Structure having pointers

[Richard]

But no integer is copied: a structure is copied, and a structure cannot have
a trap representation. This might have been different in previous
standards, but currently, you are allowed to copy even completely
uninitialised structures and unions.

This makes more sense to me. The structure "copy/assign" would normally
just be a memcpy or similar I would have thought.

 

[regis]

Thanks for that correction. I'll keep that in mind.

That was my line...

 

[regis]

Is this really defined as Undefined Behaviour?

I have seen TONS of SW where structures only set certain elements and
then are shallow copied for inclusion into linked lists etc.

Thinking of it, this is just how changing the attributes
of X11 window work: we partially fill a structure
with the values we want to change and we set a bit-mask
indicating which values are defined in the structure...

 

[regis]

Thinking of it, this is just how changing the attributes
of X11 window work: we partially fill a structure
with the values we want to change and we set a bit-mask
indicating which values are defined in the structure...

time to put some distance between me and from keyboard,
the structure is not passed by value to the function and
hence a copy the partially filled struct is not done...

 

[Richard]

As Harald has pointed out, I'm wrong on this.

I posted that before Harald replied. Pete was too. Thanks for
acknowledging.

 

[Richard]

Thinking of it, this is just how changing the attributes
of X11 window work: we partially fill a structure
with the values we want to change and we set a bit-mask
indicating which values are defined in the structure...

But for totally different reasons I suspect. At a guess this is so that
you only send changed/set parameters in the X protocol - reduces
bandwidth requirements. Nothing to do with "undefined behaviour invoked
by copying an uninitialized integer".

Besides, I seriously doubt that the integer field of a newly created
structure can ever hold an "illegal" system value in the real world.

 

[Kenny McCormack]

Besides, I seriously doubt that the integer field of a newly created
structure can ever hold an "illegal" system value in the real world.

The real world is (by explicit decree - no, I am not making this up)
irrelevant here.

 

[Malcolm McLean]

Besides, I seriously doubt that the integer field of a newly created
structure can ever hold an "illegal" system value in the real world.

It's a potential enhancement. All unitialised objects are set to trap. If
the value is used then the program aborts.
I don't know of a single system that actually does this, but it would be
better, since you'd catch bugs earlier. The downside is that a struct
assignment would need care, because logically you might not need certain
fields, but the compiler can't be expected to know that.

 

[Richard]

It's a potential enhancement. All unitialised objects are set to
trap. If the value is used then the program aborts.
I don't know of a single system that actually does this, but it would
be better, since you'd catch bugs earlier. The downside is that a
struct assignment would need care, because logically you might not
need certain fields, but the compiler can't be expected to know that.

It's a terrible idea. I don't necessarily WANT to initialise all
variables in certain structures. A control flag dictates which fields
are in "use" and don't all necessarily lend themselves to being in a Union.

If you want that level of control use something like ADA. C is C for a
reason - powerful and efficient and puts things in the programmers hands.

 

[Kenny McCormack]

It's a terrible idea. I don't necessarily WANT to initialise all
variables in certain structures. A control flag dictates which fields
are in "use" and don't all necessarily lend themselves to being in a Union.
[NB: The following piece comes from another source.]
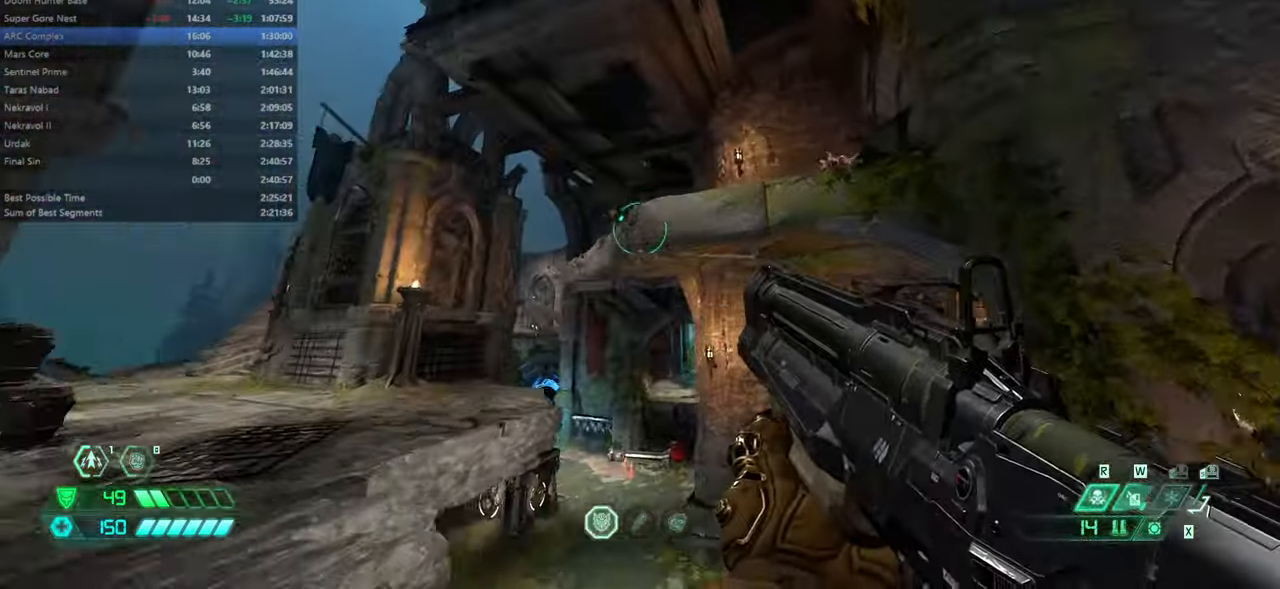
{"keys": ["l"], "mouse": ["right"], "events": [[234, "jump", "down"], [300, "jump", "up"], [300, "mouse_right", "down"], [500, "bw", "up"]]}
It's a really terrible idea because it would break tons of existing, working,
code.

 

[Malcolm McLean]

struct Sample *sample_clone(struct Sample *sp)
{
struct Sample *answer = malloc(sizeof *answer);
if (answer && (answer->p = malloc(sp->i)))
memcpy(answer->p, sp->p, sp->i);
else {
free(answer);
answer = NULL;
}
return answer;
}

This approach is a blind alley. As you add members to logic to free and
abort becomes more and more complicated. It is a lot better to have a "clean
up and return" section that is quite clearly not part of normal execution.
Poor man's exception handling, if you like.

void sample_kill(struct Sample *sp)
{
if (sp) free(sp->p);
free(sp);
}

I know that many people don't like this style, but I think C works
that way. I am sure that it is not accidental that things like short
circuit &&, assignments in conditionals, and being able to free NULL all
work together to make compact, idiomatic code.

The problem isthat for such a simple structure you are right. Add another
array and you've got to have a curly brace anyway. Get into the habit of

void killme(MYSTRUCT *ptr)
{
if(ptr)
{
}
}
Then you drop fewer stitches. It's a completely boilerplate approach, no-one
has to think, which is right because this is just boring code. The algorithm
is elsewhere.

 

[pete]

But no integer is copied: a structure is copied,
and a structure cannot have
a trap representation. This might have been different in previous
standards, but currently, you are allowed to copy even completely
uninitialised structures and unions.

The C90 standard doesn't have the word "trap" in it,
but it does say this about indeterminate objects:

3.16 undefined behavior:
Behavior, upon use of a nonportable or erroneous program
construct, of erroneous data,
or of indeterminately valued objects,
for which this International Standard imposes no requirements.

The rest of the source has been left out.